Faster conclusions using in-memory columnar SQL and machine learning
Hadoops traditional batch technologies are quickly being supplanted by in-memory columnar execution to drive faster data-to-value. Wes McKinney and Jacques Nadeau provide an overview of in-memory columnar execution, survey key related technologies, including Kudu, Ibis, Impala, and Drill, and cover a sample use case using Ibis in conjunction with Apache Drill to deliver real-time conclusions.
|Talk Title||Faster conclusions using in-memory columnar SQL and machine learning|
|Speakers||Wes McKinney (Two Sigma Investments), Jacques Nadeau (Dremio)|
|Conference||Strata + Hadoop World|
|Conf Tag||Big Data Expo|
|Location||San Jose, California|
|Date||March 29-31, 2016|
Data ages quickly. The longer it takes for you to reach a conclusion, the less value that conclusion can provide. In-memory columnar execution provides a way to get to Hadoop data scale with real-time response. In-memory columnar execution is a powerful paradigm for analyzing large amounts of data very quickly. It provides the ability for multiple applications to share a common data representation and perform operations using SIMD and vectorization. A number of key big data technologies, including Kudu, Ibis, Drill, and Impala, have or will soon have in-memory columnar capabilities.
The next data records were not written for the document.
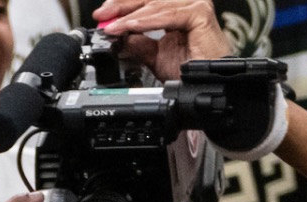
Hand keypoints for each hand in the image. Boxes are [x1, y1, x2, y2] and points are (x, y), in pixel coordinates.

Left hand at [92, 0, 233, 81]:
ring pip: (156, 6)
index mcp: (176, 10)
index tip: (103, 16)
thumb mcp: (154, 57)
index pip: (146, 1)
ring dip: (130, 17)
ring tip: (112, 27)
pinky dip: (146, 22)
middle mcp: (186, 4)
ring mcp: (195, 6)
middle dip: (122, 7)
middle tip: (102, 16)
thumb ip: (138, 44)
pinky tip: (130, 26)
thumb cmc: (188, 73)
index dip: (123, 6)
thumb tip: (119, 35)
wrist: (204, 87)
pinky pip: (167, 16)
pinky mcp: (200, 14)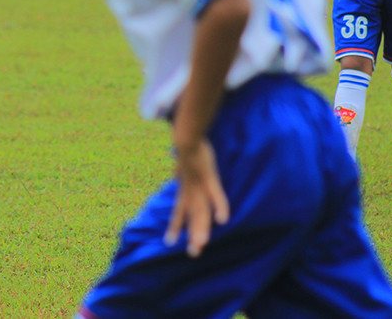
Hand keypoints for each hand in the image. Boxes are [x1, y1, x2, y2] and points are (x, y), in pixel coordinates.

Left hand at [164, 139, 229, 257]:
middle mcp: (190, 191)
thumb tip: (175, 165)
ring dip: (202, 228)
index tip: (169, 242)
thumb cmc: (187, 147)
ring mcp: (199, 186)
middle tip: (193, 254)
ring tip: (201, 245)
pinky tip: (223, 220)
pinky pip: (216, 195)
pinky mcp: (210, 178)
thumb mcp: (182, 160)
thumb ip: (180, 167)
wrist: (186, 136)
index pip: (178, 211)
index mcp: (184, 188)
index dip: (175, 226)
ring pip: (202, 211)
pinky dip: (219, 206)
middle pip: (192, 216)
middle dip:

Wes McKinney and Jacques Nadeau give a quick overview of how each of these tools benefits from in-memory columnar execution and then get practical, going into detail about the capabilities of Ibis and how in-memory execution can speed up performance of key operations. Wes and Jacques explore Apache Drill as the backdrop for executing high speed in-memory transformations and machine learning algorithms and demonstrate how a powerful columnar UDF interface can allow organizations to take advantage of the performance of in-memory columnar execution within their custom requirements.